Either way, the record--which is a giant leap forward, the sound of a young man's voice breaking...everything in the room--won't be out anytime soon. It still needs to be mixed, and Kweller is going to excise five songs from the 17 Radish recorded when the band briefly featured ex-UFOFU guitarist Joe Butcher. And to make matters even more difficult, Kweller is leaving the countryside of Greenville for the countryside of Connecticut. In July, Kweller's moving to a farm 15 minutes outside of New Haven to live with his girlfriend, a handbag designer with a successful business of her own. Last Friday's show at Trees will be the band's last local appearance for...well, a very long time.

"We're ready to give everything we have to this record, but after that, I'm gonna do a solo record," Kweller says. I'm not breaking up the band. I'm just growing up. That's all. It's all good, baby. My songs are becoming more me--me and acoustic guitar, me and piano. I'm ready to be Ben Kweller."

And who isn't?

Digital round-up
Sooner or later, we'll get around to reviewing every one of the following CDs, which is not a threat. But you should be aware of some notable area releases that are in your local mom-and-pops now or headed there in the next few days. Most of them are pretty damned good, which only goes to prove my theory that local music is undergoing a secret renaissance. Feel free to use that phrase during conversations with your friends.

Among them are brand-new discs from The Baptist Generals (a five-song self-titled EP on Hot Link Records), Meredith Miller (madami'madam, on Binkey Records and reviewed in this week's Out Here section, page 86), Cornhole (Hornswaggled, also on Hot Link), and ex-Adam's Farmer Jeff Whittington (Twenty-Five Pin Connector, out on Pukka Records America). Doosu will perform April 3 at Trees to celebrate the band's first record in three years, Aqua Vita, out on Aden Holt's One Ton Records.

Centro-matic's new 16-song disc, Navigational, is finally out on Idol Records, as is Mazinga Phaser's four-song EP Counting Breaths, which features one studio track and three live songs (or one really long song). There's also a new disc from an Austin band called HairyApesBMX, which features the likes of Mike Dillon (ex of Billygoat and every other Dallas band that once used a percussionist), Zac Baird (keybs, used to play with cottonmouth, texas and Whitey), J.J. Richards (bassist with Billygoat), and drummer John Speice (also formerly of Whitey). The band's debut, Expatriape, is being released by the Lawrence, Kansas-based V&R Records. HairyApesBMX plays the Curtain Club April 23.
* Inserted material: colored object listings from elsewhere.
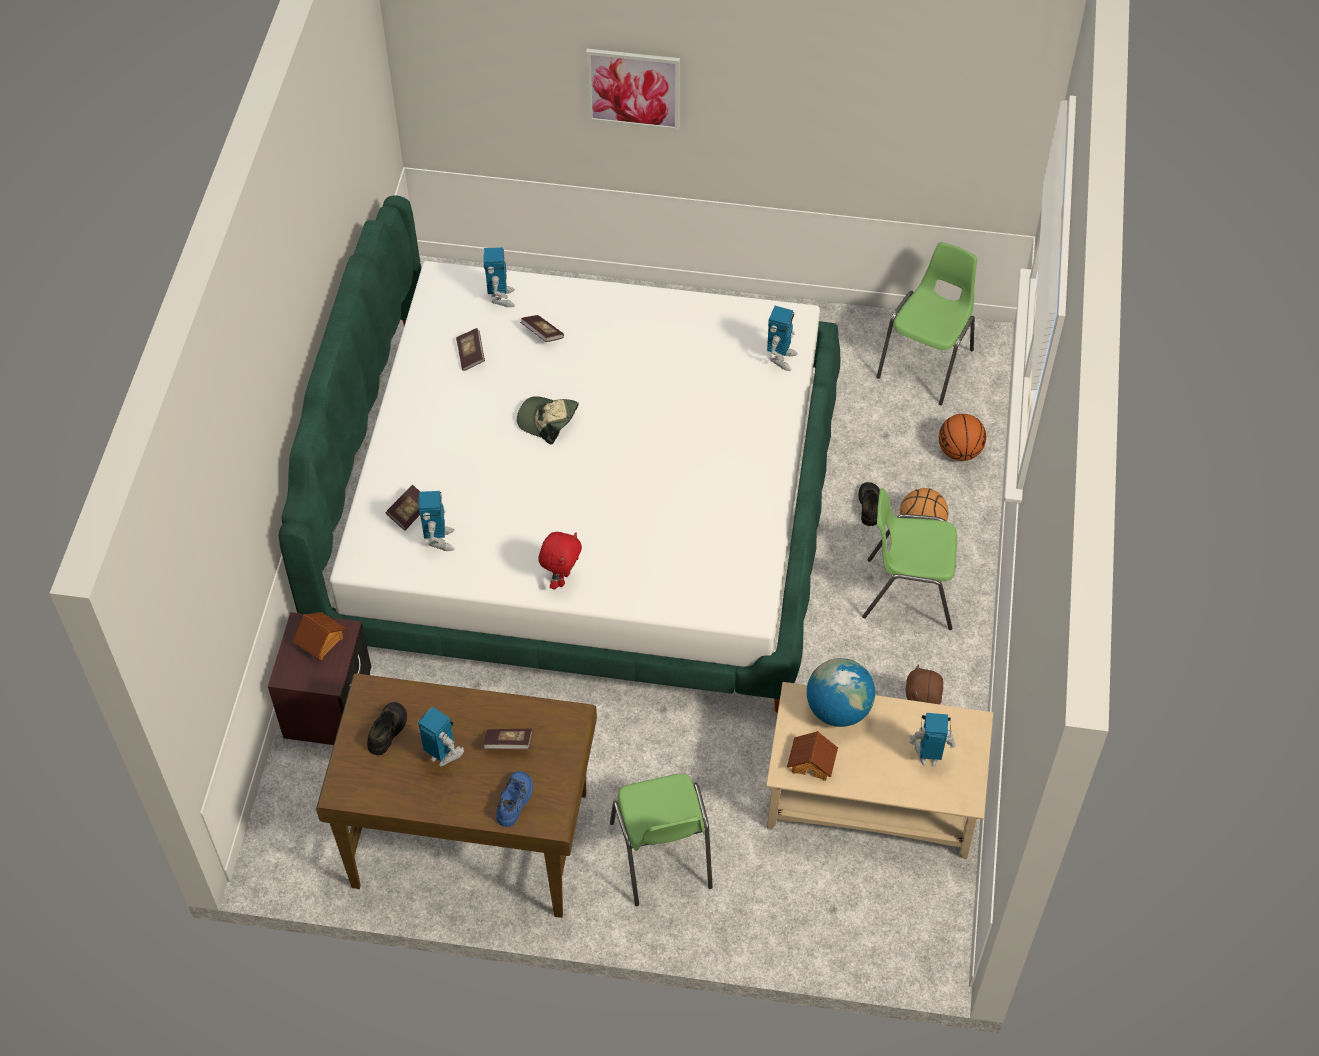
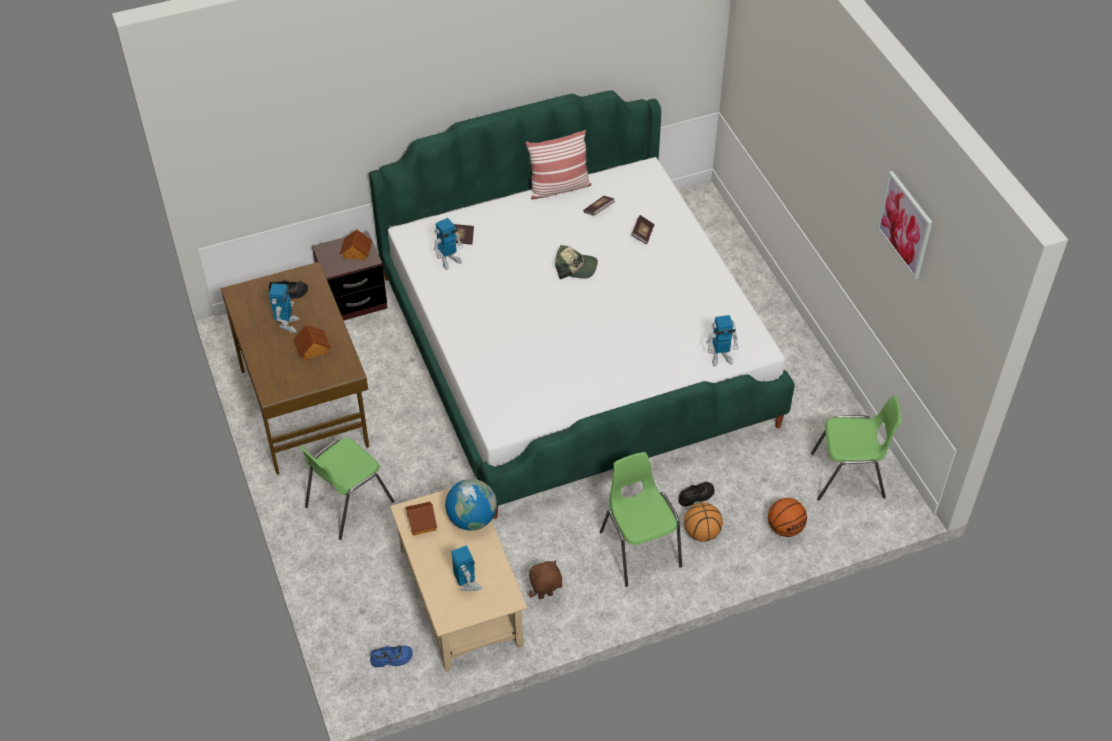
camera: 60 degrees right, 5 degrees down
(402, 374) = (559, 188): none -> pillow
(501, 298) = (655, 203): toy robot -> none
(508, 744) = (313, 349): book -> toy house
(514, 801) = (275, 370): blue shoe -> blue shoe (391, 659)
(547, 421) = (575, 267): cap -> cap turned 105 degrees clockwise
(561, 578) = (460, 327): red plush toy -> none
(633, 88) = (808, 141): picture -> picture (905, 224)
On the compilation front, Jeff Liles and Perla Doherty's label HEIRESS-aesthetic is in the process of handing out freebie copies of the 31-track double disc Static Orange. The collection, split into "passive" and "aggressive" sides, features new and previously released tracks from the likes of Tele, Reed Easterwood, Pleasant Grove, neon girl, Lewis, Orchid, Valve, Buck Jones, and Legendary Crystal Chandelier. KNON-FM (89.3) has also released the second volume of its Texas Blue Radio series, featuring the great Joe Jonas, Jim Suhler and Monkey Beat, R.L. Griffin, Randy McAllister, Cookie McGee, and nine other acts.

Scene, heard
Hagfish plays its final show ever April 2 at Trees, with the Commercials opening. Good-bye, fellas, and good luck.